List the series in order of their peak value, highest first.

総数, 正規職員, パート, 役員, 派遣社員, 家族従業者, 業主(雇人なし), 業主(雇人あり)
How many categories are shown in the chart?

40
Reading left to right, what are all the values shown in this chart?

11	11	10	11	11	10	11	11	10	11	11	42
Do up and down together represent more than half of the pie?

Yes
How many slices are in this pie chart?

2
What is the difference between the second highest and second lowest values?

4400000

---

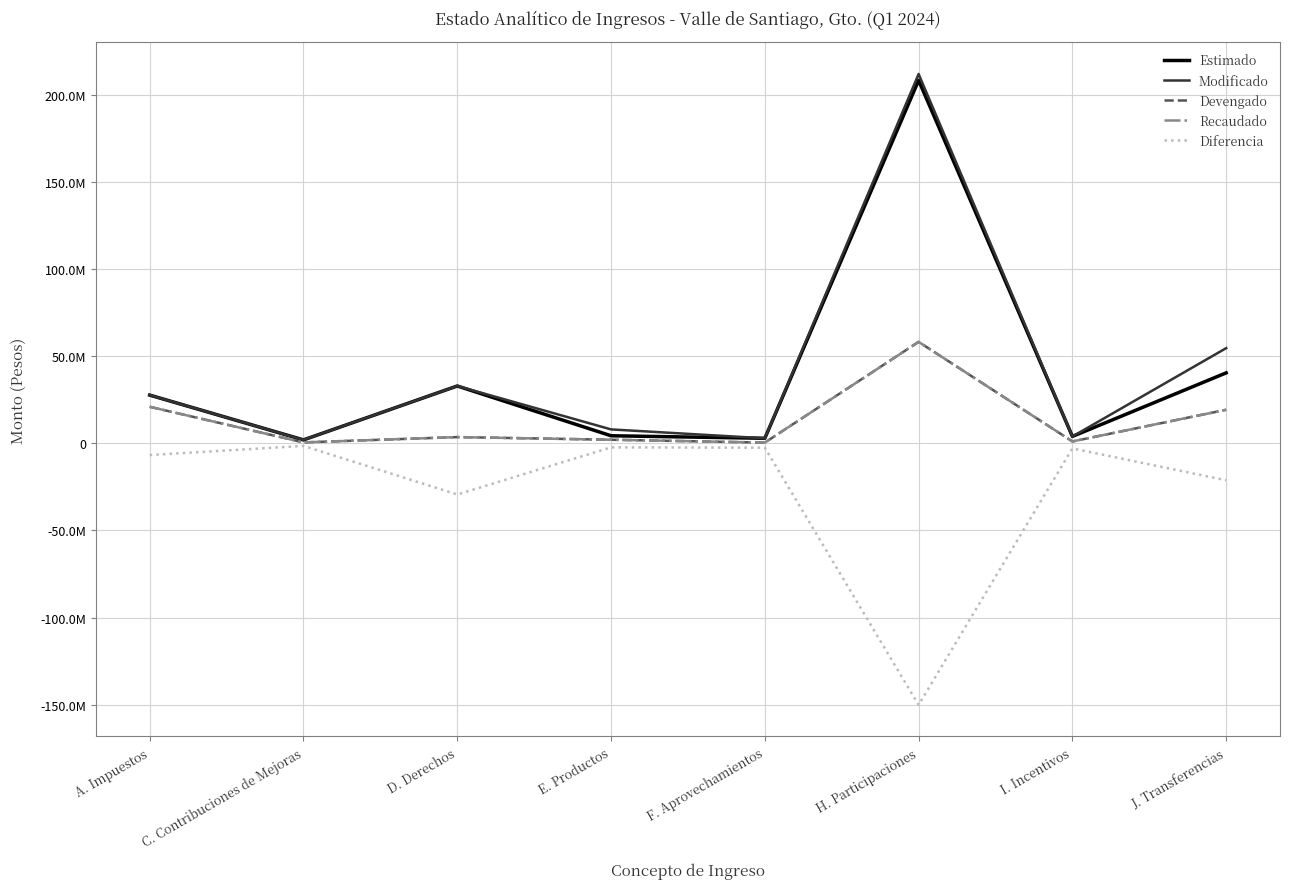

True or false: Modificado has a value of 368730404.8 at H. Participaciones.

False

## Required work
Quote the material word for word, starting at the line that contains "List the series" and ending after the line that contains "Reading left to".

## Solution to the problem
List the series in order of their peak value, highest first.

総数, 正規職員, パート, 役員, 派遣社員, 家族従業者, 業主(雇人なし), 業主(雇人あり)
How many categories are shown in the chart?

40
Reading left to right, what are all the values shown in this chart?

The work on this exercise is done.